--- START OF TEXT SEGMENT ---
Stream: ideas

Topic: combined parse + canonicalization IR


view this post on Zulip Richard Feldman (Feb 27 2023 at 22:15):

I was just talking with @Ayaz Hafiz about an interesting idea: if we have a separate lexer (as @Joshua Warner proposed, which seems reasonable) what if we tried to combine the parsed + canonicalized IRs into one data structure?

view this post on Zulip Richard Feldman (Feb 27 2023 at 22:15):

having names resolved is actually necessary to implement https://github.com/roc-lang/roc/issues/4431 so this would be a benefit to the formatter

view this post on Zulip Richard Feldman (Feb 27 2023 at 22:16):

and it would also allow things like sorting defs in-place right after having parsed + canonicalizing them

view this post on Zulip Richard Feldman (Feb 27 2023 at 22:18):

canonicalization needs to reorder defs into dependency order for purposes of type-checking, so https://github.com/roc-lang/roc/issues/4430 (and the formatter automation of that, https://github.com/roc-lang/roc/issues/4431) actually mean that we want to switch from automatically reordering the defs (like we do today) during canonicalization to instead verifying that they're in dependency order, and giving an error if not (this is what https://github.com/roc-lang/roc/issues/4430 does)

view this post on Zulip Richard Feldman (Feb 27 2023 at 22:19):

this would mean we could go from 3 IRs to 3 IRs even after introducing lexing, since we'd go from parse -> can -> mono to lex -> parsecan -> mono

view this post on Zulip Richard Feldman (Feb 27 2023 at 22:19):

and presumably the combined version would run faster!

view this post on Zulip Ayaz Hafiz (Feb 27 2023 at 22:21):

we also have constraint gen so it would be more like lex -> parse -> constraint gen/ish + solve -> mono

view this post on Zulip Ayaz Hafiz (Feb 27 2023 at 22:21):

my thought is we can toss some stuff that is done in can right now that is needed for typechecking but not for analyses over the parse AST into the constraint gen pass too

view this post on Zulip Ayaz Hafiz (Feb 27 2023 at 22:22):

def-sorting is one of those but finding captures, naming anonymous lambdas, resolving alias orderings, etc. are others

view this post on Zulip Ayaz Hafiz (Feb 27 2023 at 22:22):

all of those analyses can live in look aside buffers instead of the AST, effectively just more SoA

view this post on Zulip Ayaz Hafiz (Feb 27 2023 at 22:23):

also getting rid of AST types + can types + subs types in favor for subs types out of the door would be huge

view this post on Zulip Folkert de Vries (Feb 27 2023 at 23:24):

when we're saying lexer, what do we mean exactly? does this mean materializing a sequence (say, a Vec) of tokens?
--- END OF TEXT SEGMENT ---
--- START OF COLLECTED MATERIAL ---
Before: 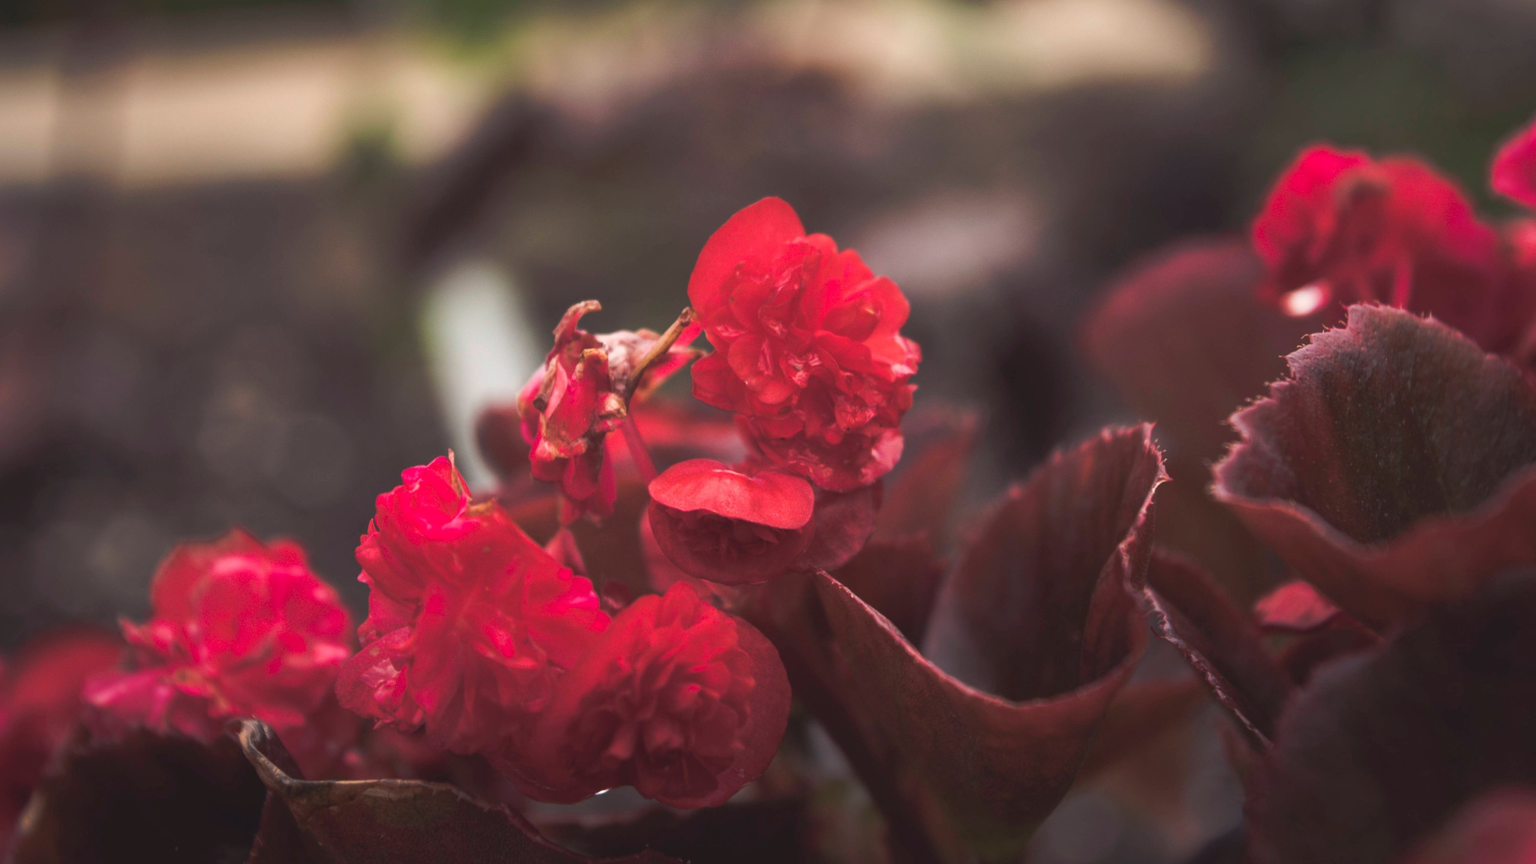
--- END OF COLLECTED MATERIAL ---
**PROBLEMS AND TASKS**.
(1) In the thread on the combined parse + canonicalization IR, translate this sentence into Spanish: "and presumably the combined version would run faster!"
(2) Repeat verbatim everything in the combined parse + canonicalization IR thread from "also getting rid" down to "Vec) of tokens?".
(3) Pick up the combined parse + canonicalization IR thread after its last message and write the next reply.
The data was taken from a separate source and is unrelated to the discussion thread.

**THE REPLIES**.
(1) ¡y presumiblemente la versión combinada se ejecutaría más rápido!

(2)
also getting rid of AST types + can types + subs types in favor for subs types out of the door would be huge

view this post on Zulip Folkert de Vries (Feb 27 2023 at 23:24):

when we're saying lexer, what do we mean exactly? does this mean materializing a sequence (say, a Vec) of tokens?

(3)
view this post on Zulip Joshua Warner (Feb 27 2023 at 23:32):

In my (mostly in my head) design, the output of the lexer is something like:

struct Tokens {
  token_kinds: Vec<TokenKind>, // a repr(u8) enum
  token_offsets: Vec<u32>, // byte offsets into the input, marking the start of each token
  comments_before_each_token: Vec<Option<Vec<CommentOrNewline>>>, // optimized out via some genric hacks, so the lexer doesn't actually produce this unless requested/required.
}

view this post on Zulip Folkert de Vries (Feb 27 2023 at 23:41):

right. I think we should investigate that zig does here. From what I understand, it does not materialize this full sequence of tokens

view this post on Zulip Folkert de Vries (Feb 27 2023 at 23:42):

rather, you have some state, and can ask for the next token. Then in many cases you can store a source position, and e.g. generating error messages can re-tokenize from that location to get the various Regions that are relevant for the message

view this post on Zulip Joshua Warner (Feb 27 2023 at 23:42):

Oh interesting; I was under the impression that it did materialize all the tokens like that. I could definitely be wrong!

view this post on Zulip Joshua Warner (Feb 27 2023 at 23:45):

rather, you have some state, and can ask for the next token.

This is 100% possible to do - but it's not necessarily a panacea.

If the tokens were any more complicated than a u8 + u32, the 'incremental' approach is definitely preferable.

view this post on Zulip Folkert de Vries (Feb 27 2023 at 23:48):

https://mitchellh.com/zig/tokenizer is what I base this on. Which might be outdated now but this is what I remember

view this post on Zulip Joshua Warner (Feb 27 2023 at 23:50):

In practice, programming language inputs are not “sufficiently large” so the entire source file is tokenized at once; this is how Zig works today, too.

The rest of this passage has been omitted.